#### Exercise data ####

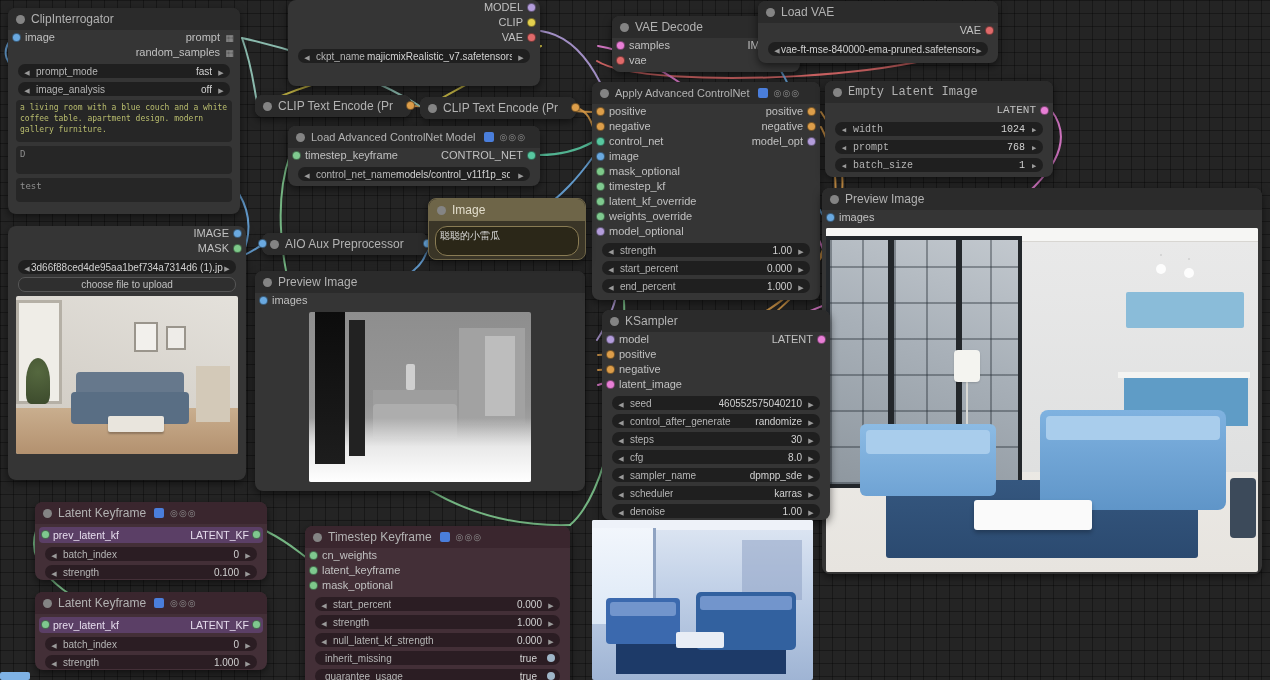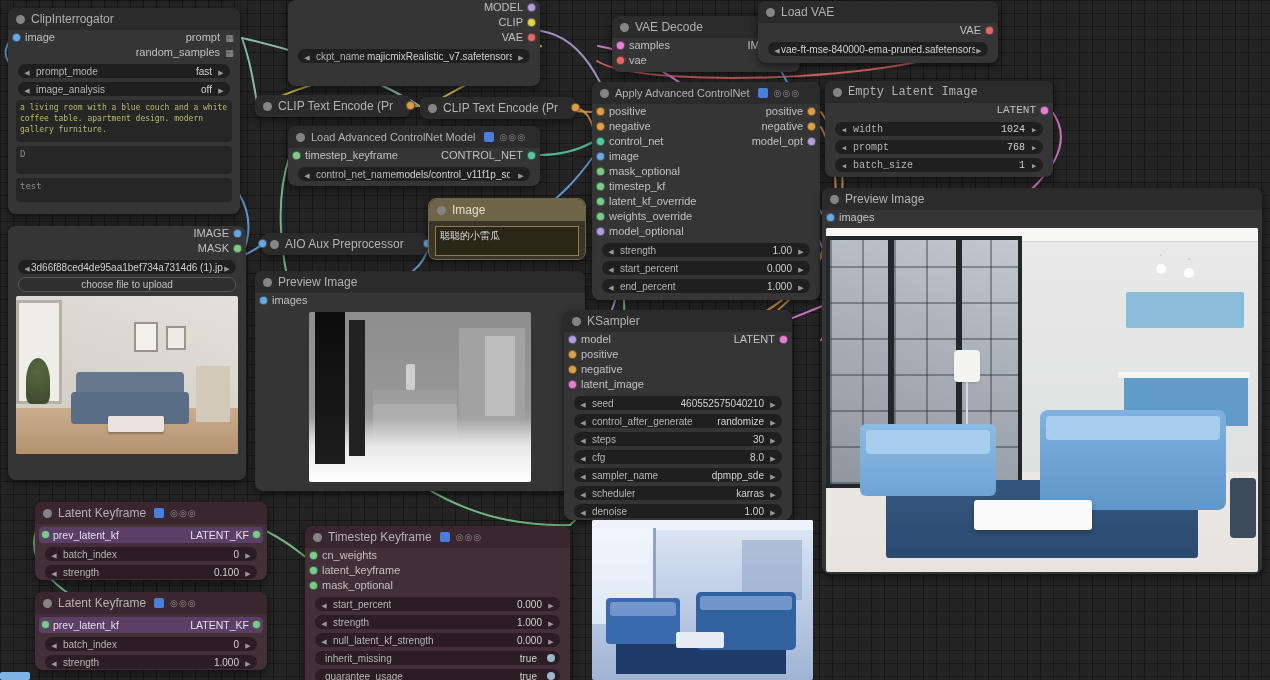--- a/index.html
+++ b/index.html
@@ -55,7 +55,7 @@
 .prow .dl{left:2px}.prow .dr{right:2px}
 .note{background:#3a3527;border:1px solid #6e6548}
 .note .nh{background:#6e6548;color:#e2ddcc}
-.note-ta{margin:5px 6px;height:30px;background:#2b2718;border:1px solid #8a7c54;border-radius:0;color:#ddd;font-size:10px;padding:2px 4px;overflow:hidden}
+.note-ta{margin:5px 6px;height:30px;background:#2b2718;border:1px solid #8a7c54;border-radius:12px;color:#ddd;font-size:10px;padding:2px 4px;overflow:hidden}
 .img{position:relative;overflow:hidden;border-radius:2px;background:#888}
 
 .li-img{width:222px;height:158px;margin:4px 8px 0;background:linear-gradient(200deg,#e4e1db 0%,#d6d2cb 60%,#cfc9c0 100%)}

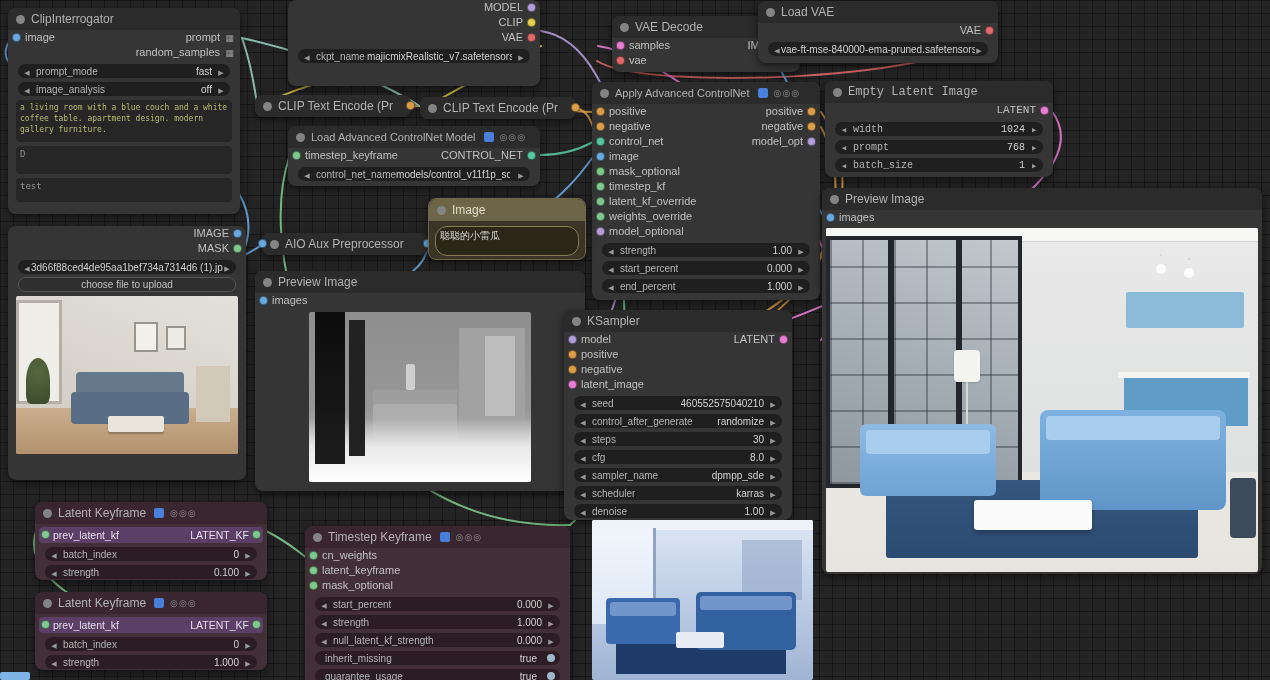--- a/index.html
+++ b/index.html
@@ -472,7 +472,7 @@
   </div>
 </div>
 
-<div class="node" style="left:564px;top:310px;width:228px;height:210px;">
+<div class="node" style="left:602px;top:310px;width:228px;height:210px;">
   <div class="nh">
     <span class="hdot"></span>
     <span class="ht">KSampler</span>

####

*Assigned task*:
The entries above are to be returned exactly, without their pictures.

*The answer*:
--- a/index.html
+++ b/index.html
@@ -55,7 +55,7 @@
 .prow .dl{left:2px}.prow .dr{right:2px}
 .note{background:#3a3527;border:1px solid #6e6548}
 .note .nh{background:#6e6548;color:#e2ddcc}
-.note-ta{margin:5px 6px;height:30px;background:#2b2718;border:1px solid #8a7c54;border-radius:0;color:#ddd;font-size:10px;padding:2px 4px;overflow:hidden}
+.note-ta{margin:5px 6px;height:30px;background:#2b2718;border:1px solid #8a7c54;border-radius:12px;color:#ddd;font-size:10px;padding:2px 4px;overflow:hidden}
 .img{position:relative;overflow:hidden;border-radius:2px;background:#888}
 
 .li-img{width:222px;height:158px;margin:4px 8px 0;background:linear-gradient(200deg,#e4e1db 0%,#d6d2cb 60%,#cfc9c0 100%)}

--- a/index.html
+++ b/index.html
@@ -472,7 +472,7 @@
   </div>
 </div>
 
-<div class="node" style="left:564px;top:310px;width:228px;height:210px;">
+<div class="node" style="left:602px;top:310px;width:228px;height:210px;">
   <div class="nh">
     <span class="hdot"></span>
     <span class="ht">KSampler</span>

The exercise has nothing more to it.